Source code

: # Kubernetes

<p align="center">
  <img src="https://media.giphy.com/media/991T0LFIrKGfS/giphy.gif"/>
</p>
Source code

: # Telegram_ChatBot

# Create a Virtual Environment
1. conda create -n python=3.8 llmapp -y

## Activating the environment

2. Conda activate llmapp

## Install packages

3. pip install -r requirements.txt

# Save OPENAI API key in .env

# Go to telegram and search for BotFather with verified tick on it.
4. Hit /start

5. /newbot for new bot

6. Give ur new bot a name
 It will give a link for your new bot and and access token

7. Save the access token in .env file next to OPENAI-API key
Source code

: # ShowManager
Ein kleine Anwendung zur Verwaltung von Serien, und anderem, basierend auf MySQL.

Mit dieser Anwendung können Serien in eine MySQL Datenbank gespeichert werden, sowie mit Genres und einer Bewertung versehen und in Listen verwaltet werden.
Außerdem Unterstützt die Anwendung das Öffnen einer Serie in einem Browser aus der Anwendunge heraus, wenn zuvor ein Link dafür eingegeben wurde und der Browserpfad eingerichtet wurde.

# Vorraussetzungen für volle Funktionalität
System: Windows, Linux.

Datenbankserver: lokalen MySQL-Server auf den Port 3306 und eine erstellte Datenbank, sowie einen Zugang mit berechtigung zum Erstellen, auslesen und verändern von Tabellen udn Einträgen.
+++++
The problem
The line containing "Mit dieser Anwendung" marks the end: copy exactly every line from the top of the data above down to it, that line included.

Answer to the exercise
Source code

: # Kubernetes

<p align="center">
  <img src="https://media.giphy.com/media/991T0LFIrKGfS/giphy.gif"/>
</p>
Source code

: # Telegram_ChatBot

# Create a Virtual Environment
1. conda create -n python=3.8 llmapp -y

## Activating the environment

2. Conda activate llmapp

## Install packages

3. pip install -r requirements.txt

# Save OPENAI API key in .env

# Go to telegram and search for BotFather with verified tick on it.
4. Hit /start

5. /newbot for new bot

6. Give ur new bot a name
 It will give a link for your new bot and and access token

7. Save the access token in .env file next to OPENAI-API key
Source code

: # ShowManager
Ein kleine Anwendung zur Verwaltung von Serien, und anderem, basierend auf MySQL.

Mit dieser Anwendung können Serien in eine MySQL Datenbank gespeichert werden, sowie mit Genres und einer Bewertung versehen und in Listen verwaltet werden.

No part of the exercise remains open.